In these iterations, the underlying problem for crypto-currencies is precisely what a director of the HK Monetary Authority identified: they aren't currency. They aren't currency because they flunk the fundamental challenge of all money, that there be enough of it around to accommodate and even encourage its use for transactions, but that there be little of it around to allow to act as a plausible store of value. These two uses of money must forever be in unresolvable conflict, and indeed, the structure of the yield curve is the principal way in which a temporary and always-changing armistice between the two demands is maintained.
Usually crypto-currencies/tokens simply pride themselves on the transparency with which future supply is limited. This is why the most expensive pint of beer ever bought was the one paid for in Bitcoin at a 'bitcoin-accepting bar' in New York circa 2013 (when a Bitcoin went for cost $13.4). Who'll be making that mistake again? In short, it's not currency.
One crypto project, however, looks fundamentally different: Blockstack. The reason is two-fold. First, and most importantly, Blockstack's entire raison d'etre is to reclaim ownership of your identity from the attention economy. Own your online identity, and you secede from the main instruments of the attention economy, since your interests, your activity, your online soul, cannot be separately identified by suppliers of feedstock for the attention economy (ie, Google, Facebook and the rest of the gang). But by the same token (pun intended) your Blockstack identity will potentially allow you to interact with the rest of the online world on your own terms.

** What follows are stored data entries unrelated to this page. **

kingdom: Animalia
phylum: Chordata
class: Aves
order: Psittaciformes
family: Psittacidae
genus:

But this Blockstack-friendly environment is unlikely to be 'free', since it does not yield the valuable information about you which the attention economy covets. Rather, the services are likely to be paid for, in Blockstack tokens. And since there is actually a value attached to your attention span, then in theory, the value of the Blockstack token you use to defect from the attention economy will discover it. Counter-intuitively, then, the most important thing about the Blockstack token (called the Stacks) in the near future is precisely that it does not become hostage to the preservation of value function of money, and that it does not find itself 'soaring in value' on the back of a general upsurge in crypto-mania. Rather, if it is to succeed, it is crucial that there are enough Stacks around to allow for its use as a currency for attention-economy defectors.
It is, I think a noble and probably necessary aim. Consequently, this blog is part of the Blockstack world; one of my redundant storage solutions is in the Blockstack sphere; I have a Blockstack D-mail address, and as the environment develops I fully intend to migrate as much as possible of my online activity to Blockstack-friendly environments.
This piece has taken me several days to write, and, if you have finished it, you're probably thinking it took an uncomfortably long time to read. If you made it to the end, then statistically you're doing well. I did my best, I hope it was worth it.